Drug development has also been in the news and blogosphere lately because of the Ebola outbreak in West Africa (see here and here and here). Two U.S. doctors received an untested (in humans) treatment, which is unlikely to be made widely available to public health authorities. Why? It hasn't gone through clinical trials yet, and as this news story notes:
Developing, trialling and licensing vaccines or treatments would cost significant amounts of money, and drugs companies argue there is not enough demand to justify the outlay.
“These outbreaks affect the poorest communities on the planet. Although they do create incredible upheaval, they are relatively rare events,” said Daniel Bausch, a medical researcher in the US who works on Ebola and other infectious diseases.
“So if you look at the interest of pharmaceutical companies, there is not huge enthusiasm to take an Ebola drug through phase one, two, and three of a trial and make an Ebola vaccine that maybe a few tens of thousands or hundreds of thousands of people will use.”
So, it seems unlikely that there will be a widely-available treatment or vaccine for Ebola in the near-term (see also here), because the costs of development outweigh the benefits of producing it for pharmaceutical firms. Of course, that ignores the substantial social benefits associated with saving lives (unless you are willing to argue that those benefits are captured in the willingness-to-pay for the treatment).

How do we get pharmaceutical companies to develop treatments, vaccines, or cures for diseases that mostly affect the developing world? It's stupid to wait until drugs are developed, and then protest and demand that pharmaceutical companies lower their prices - that reduces the incentives to develop the drugs in the first place.

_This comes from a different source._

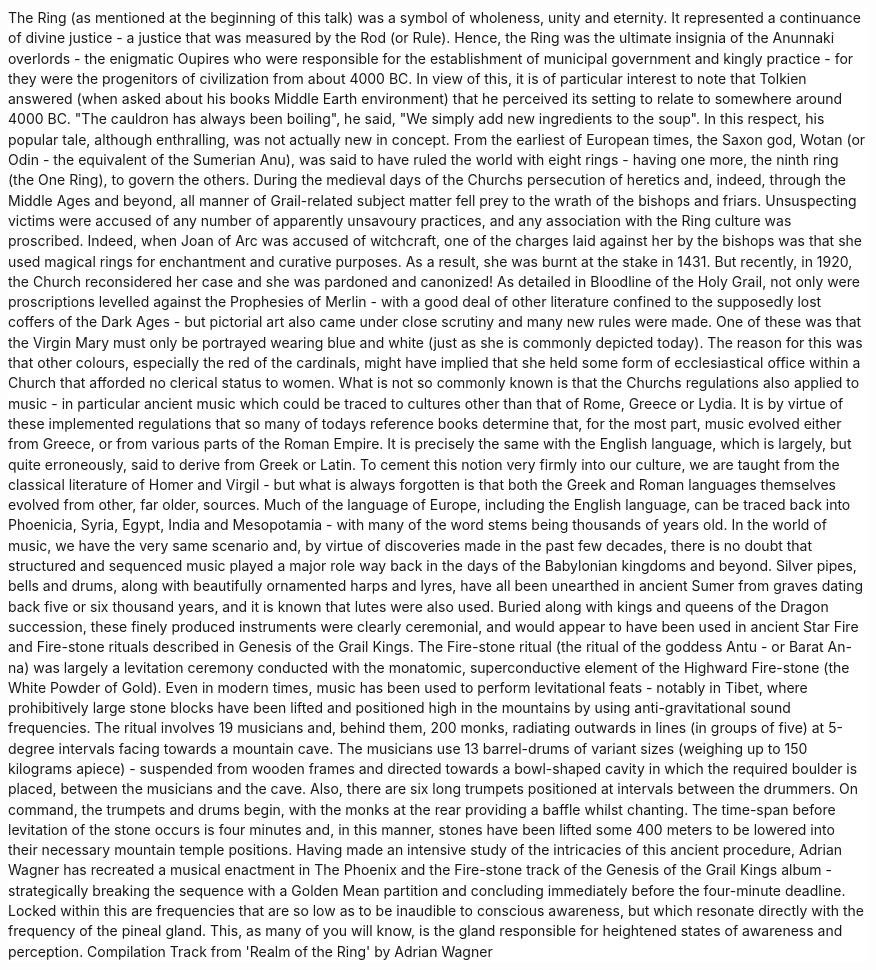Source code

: The Ring (as mentioned at the beginning of this talk) was a symbol of wholeness, unity and eternity. It represented a continuance of divine justice - a justice that was measured by the Rod (or Rule). Hence, the Ring was the ultimate insignia of the Anunnaki overlords - the enigmatic Oupires who were responsible for the establishment of municipal government and kingly practice - for they were the progenitors of civilization from about 4000 BC. In view of this, it is of particular interest to note that Tolkien answered (when asked about his books Middle Earth environment) that he perceived its setting to relate to somewhere around 4000 BC.
"The cauldron has always been boiling", he said, "We simply add new ingredients to the soup".
In this respect, his popular tale, although enthralling, was not actually new in concept. From the earliest of European times, the Saxon god, Wotan (or Odin - the equivalent of the Sumerian Anu), was said to have ruled the world with eight rings - having one more, the ninth ring (the One Ring), to govern the others. During the medieval days of the Churchs persecution of heretics and, indeed, through the Middle Ages and beyond, all manner of Grail-related subject matter fell prey to the wrath of the bishops and friars. Unsuspecting victims were accused of any number of apparently unsavoury practices, and any association with the Ring culture was proscribed. Indeed, when Joan of Arc was accused of witchcraft, one of the charges laid against her by the bishops was that she used magical rings for enchantment and curative purposes. As a result, she was burnt at the stake in 1431. But recently, in 1920, the Church reconsidered her case and she was pardoned and canonized! As detailed in Bloodline of the Holy Grail, not only were proscriptions levelled against the Prophesies of Merlin - with a good deal of other literature confined to the supposedly lost coffers of the Dark Ages - but pictorial art also came under close scrutiny and many new rules were made. One of these was that the Virgin Mary must only be portrayed wearing blue and white (just as she is commonly depicted today). The reason for this was that other colours, especially the red of the cardinals, might have implied that she held some form of ecclesiastical office within a Church that afforded no clerical status to women. What is not so commonly known is that the Churchs regulations also applied to music - in particular ancient music which could be traced to cultures other than that of Rome, Greece or Lydia. It is by virtue of these implemented regulations that so many of todays reference books determine that, for the most part, music evolved either from Greece, or from various parts of the Roman Empire. It is precisely the same with the English language, which is largely, but quite erroneously, said to derive from Greek or Latin. To cement this notion very firmly into our culture, we are taught from the classical literature of Homer and Virgil - but what is always forgotten is that both the Greek and Roman languages themselves evolved from other, far older, sources. Much of the language of Europe, including the English language, can be traced back into Phoenicia, Syria, Egypt, India and Mesopotamia - with many of the word stems being thousands of years old. In the world of music, we have the very same scenario and, by virtue of discoveries made in the past few decades, there is no doubt that structured and sequenced music played a major role way back in the days of the Babylonian kingdoms and beyond. Silver pipes, bells and drums, along with beautifully ornamented harps and lyres, have all been unearthed in ancient Sumer from graves dating back five or six thousand years, and it is known that lutes were also used. Buried along with kings and queens of the Dragon succession, these finely produced instruments were clearly ceremonial, and would appear to have been used in ancient Star Fire and Fire-stone rituals described in Genesis of the Grail Kings. The Fire-stone ritual (the ritual of the goddess Antu - or Barat An-na) was largely a levitation ceremony conducted with the monatomic, superconductive element of the Highward Fire-stone (the White Powder of Gold). Even in modern times, music has been used to perform levitational feats - notably in Tibet, where prohibitively large stone blocks have been lifted and positioned high in the mountains by using anti-gravitational sound frequencies. The ritual involves 19 musicians and, behind them, 200 monks, radiating outwards in lines (in groups of five) at 5-degree intervals facing towards a mountain cave. The musicians use 13 barrel-drums of variant sizes (weighing up to 150 kilograms apiece) - suspended from wooden frames and directed towards a bowl-shaped cavity in which the required boulder is placed, between the musicians and the cave. Also, there are six long trumpets positioned at intervals between the drummers. On command, the trumpets and drums begin, with the monks at the rear providing a baffle whilst chanting. The time-span before levitation of the stone occurs is four minutes and, in this manner, stones have been lifted some 400 meters to be lowered into their necessary mountain temple positions. Having made an intensive study of the intricacies of this ancient procedure, Adrian Wagner has recreated a musical enactment in The Phoenix and the Fire-stone track of the Genesis of the Grail Kings album - strategically breaking the sequence with a Golden Mean partition and concluding immediately before the four-minute deadline. Locked within this are frequencies that are so low as to be inaudible to conscious awareness, but which resonate directly with the frequency of the pineal gland. This, as many of you will know, is the gland responsible for heightened states of awareness and perception.
Compilation Track from 'Realm of the Ring' by Adrian Wagner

A better option was laid out several years ago by Nobel Prize winner Joseph Stiglitz. Stiglitz argues convincingly that an alternative to the current intellectual property (patent) based regime is to offer prizes for firms that develop medicines, cures or vaccines for diseases that affect the poorest countries. Stiglitz says:
A solution to both high prices and misdirected research is to replace the current model with a government-supported prize fund. With a prize system, innovators are rewarded for new knowledge, but they do not retain a monopoly on its use. That way, the power of competitive markets can ensure that, once a drug is developed, it is made available at the lowest possible price - not at an inflated monopoly price.
The trade-off for firms collecting the prize money (which would be contributed to mainly by developed country governments), is that their drug would have to be made available in the public domain (i.e. not patented). Then, generic drug manufacturers would be able to produce the drugs at low cost to provide to poor countries and rich countries alike. One promising example of this approach is the Health Impact Fund. Advance market commitments are a similar idea.

So, perhaps the protesters' efforts are misguided - instead of banging on the doors of pharmaceutical firms, they should be joining with them to bang on the doors of government and potential donors, to generate funds for new drug development that would avoid the patent and monopoly pricing problems for all.